| Work instruction 1 |
Count the lines in the rows below that contain the string "mmHg", and reply with the number alone.

| Text passage |
================================
Edit

Full-text search with pg_fts for Azure HorizonDB (Preview)

The pg_fts extension adds production-quality, BM25-ranked full-text search to Azure HorizonDB. BM25 is the same relevance algorithm used by Elasticsearch, Solr, and Azure AI Search - pg_fts brings it inside Postgres as a custom index, so you can do keyword search natively next to your relational data without standing up a separate search service or copy-syncing data into one.

pg_fts is the recommended full-text search option on Azure HorizonDB. It works on its own, and it composes with pgvector and DiskANN to power hybrid search.

Note

pg_fts is in preview.
================================
| Task data |
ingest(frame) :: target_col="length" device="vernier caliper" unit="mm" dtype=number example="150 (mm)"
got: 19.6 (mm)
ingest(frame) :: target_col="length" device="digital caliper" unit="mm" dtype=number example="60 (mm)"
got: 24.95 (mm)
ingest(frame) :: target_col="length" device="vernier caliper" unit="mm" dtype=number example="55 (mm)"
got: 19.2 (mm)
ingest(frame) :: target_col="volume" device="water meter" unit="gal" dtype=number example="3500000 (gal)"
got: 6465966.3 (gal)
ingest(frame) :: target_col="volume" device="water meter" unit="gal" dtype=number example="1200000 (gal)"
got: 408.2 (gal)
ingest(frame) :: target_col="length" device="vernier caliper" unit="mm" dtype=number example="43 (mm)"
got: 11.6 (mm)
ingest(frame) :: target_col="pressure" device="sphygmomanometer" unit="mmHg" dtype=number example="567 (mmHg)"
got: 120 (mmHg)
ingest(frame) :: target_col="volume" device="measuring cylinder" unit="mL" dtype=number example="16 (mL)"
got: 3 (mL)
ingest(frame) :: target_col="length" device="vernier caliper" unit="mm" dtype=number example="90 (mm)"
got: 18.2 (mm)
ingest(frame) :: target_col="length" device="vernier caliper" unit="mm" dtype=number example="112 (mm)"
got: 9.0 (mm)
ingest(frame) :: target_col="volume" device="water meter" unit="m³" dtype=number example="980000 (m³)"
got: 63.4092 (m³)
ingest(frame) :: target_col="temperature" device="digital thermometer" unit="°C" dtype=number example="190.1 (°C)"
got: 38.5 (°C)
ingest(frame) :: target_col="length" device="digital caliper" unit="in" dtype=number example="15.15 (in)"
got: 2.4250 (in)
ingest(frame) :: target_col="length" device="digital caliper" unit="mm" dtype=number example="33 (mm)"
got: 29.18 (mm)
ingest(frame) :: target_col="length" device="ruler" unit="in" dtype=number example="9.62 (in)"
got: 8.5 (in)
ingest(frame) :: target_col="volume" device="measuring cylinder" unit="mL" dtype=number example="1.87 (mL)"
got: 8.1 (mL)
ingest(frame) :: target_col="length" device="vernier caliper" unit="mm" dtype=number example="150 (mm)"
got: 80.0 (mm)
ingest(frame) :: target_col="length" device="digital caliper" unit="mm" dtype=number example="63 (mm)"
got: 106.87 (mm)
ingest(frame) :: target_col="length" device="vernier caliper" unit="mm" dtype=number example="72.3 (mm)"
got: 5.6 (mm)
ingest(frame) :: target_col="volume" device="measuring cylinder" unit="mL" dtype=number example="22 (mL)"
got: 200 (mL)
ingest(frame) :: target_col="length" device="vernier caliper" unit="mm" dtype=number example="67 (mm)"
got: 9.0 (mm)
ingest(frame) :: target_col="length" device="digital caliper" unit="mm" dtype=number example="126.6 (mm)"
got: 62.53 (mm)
================================
| Work instruction 2 |
Swap "Postgres" for "PostgreSQL" in the pg_fts text above. Write out the passage that begins at the words "The pg_fts extension" and stops after "power hybrid search.".

| Task solution 1 |
2

| Task solution 2 |
The pg_fts extension adds production-quality, BM25-ranked full-text search to Azure HorizonDB. BM25 is the same relevance algorithm used by Elasticsearch, Solr, and Azure AI Search - pg_fts brings it inside PostgreSQL as a custom index, so you can do keyword search natively next to your relational data without standing up a separate search service or copy-syncing data into one.

pg_fts is the recommended full-text search option on Azure HorizonDB. It works on its own, and it composes with pgvector and DiskANN to power hybrid search.